[Camera intrinsics data]
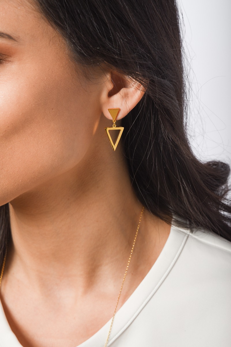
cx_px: 116
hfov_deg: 11.4
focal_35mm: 120
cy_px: 174
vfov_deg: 17.1
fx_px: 1154
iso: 400
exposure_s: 1/125
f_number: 13
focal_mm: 120
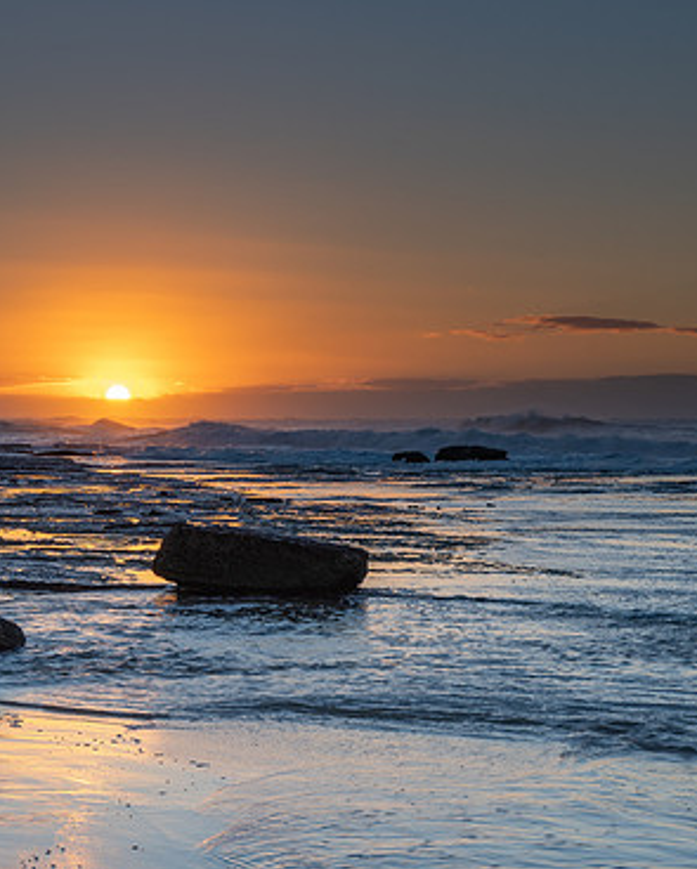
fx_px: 2421
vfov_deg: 20.4
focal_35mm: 94
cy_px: 434
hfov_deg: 16.4
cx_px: 265
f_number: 10
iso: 50
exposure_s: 1/15
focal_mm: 42
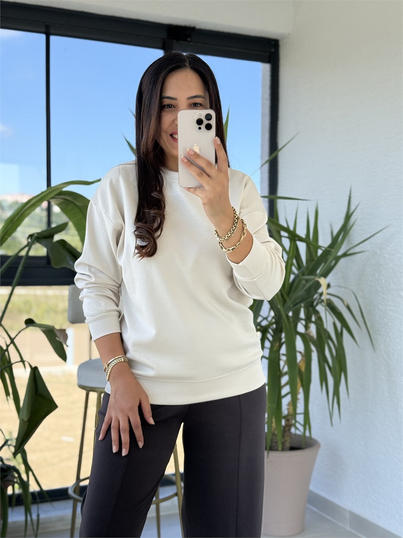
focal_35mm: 48
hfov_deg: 30.3
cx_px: 202
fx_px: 745
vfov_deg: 39.7
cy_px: 269
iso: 80
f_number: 1.78
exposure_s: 1/747
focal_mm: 6.76
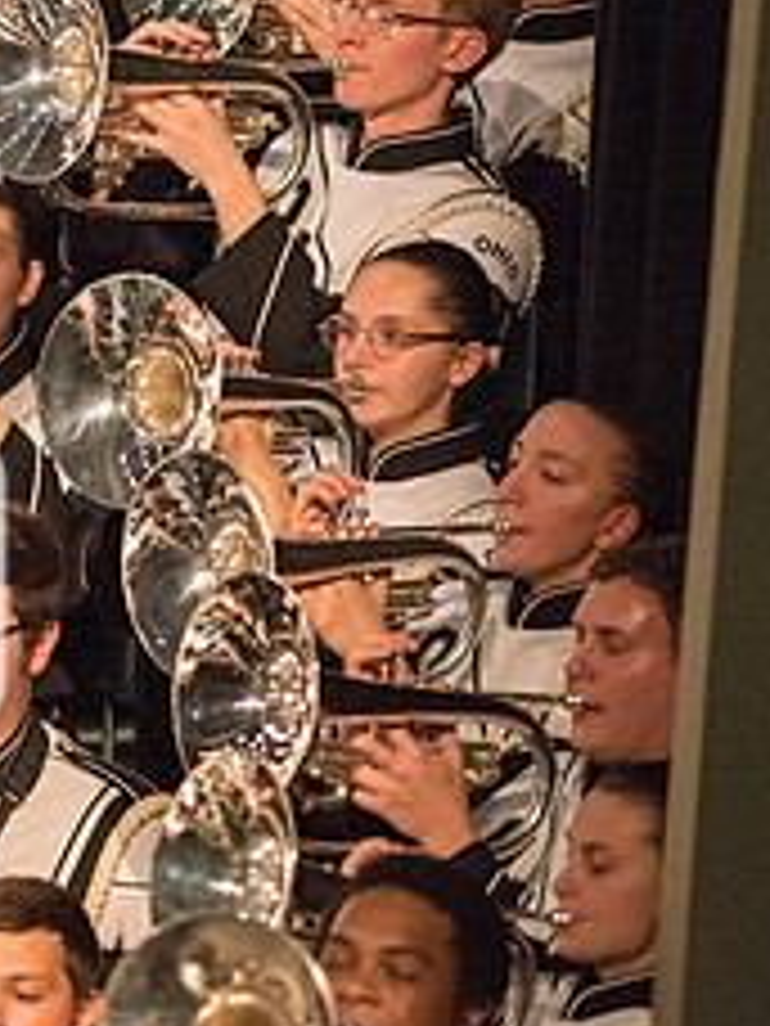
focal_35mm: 733
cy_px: 628
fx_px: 21740
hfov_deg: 2.0
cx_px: -333
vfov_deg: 2.7
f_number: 2.8
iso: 4000
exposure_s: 1/500
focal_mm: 300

*INSTRUCTIONS TO FOLLOW*: Line by line, print the records above exactly, skipping each picture.

*ANSWER TO THE EXERCISE*:
cx_px: 116
hfov_deg: 11.4
focal_35mm: 120
cy_px: 174
vfov_deg: 17.1
fx_px: 1154
iso: 400
exposure_s: 1/125
f_number: 13
focal_mm: 120
fx_px: 2421
vfov_deg: 20.4
focal_35mm: 94
cy_px: 434
hfov_deg: 16.4
cx_px: 265
f_number: 10
iso: 50
exposure_s: 1/15
focal_mm: 42
focal_35mm: 48
hfov_deg: 30.3
cx_px: 202
fx_px: 745
vfov_deg: 39.7
cy_px: 269
iso: 80
f_number: 1.78
exposure_s: 1/747
focal_mm: 6.76
focal_35mm: 733
cy_px: 628
fx_px: 21740
hfov_deg: 2.0
cx_px: -333
vfov_deg: 2.7
f_number: 2.8
iso: 4000
exposure_s: 1/500
focal_mm: 300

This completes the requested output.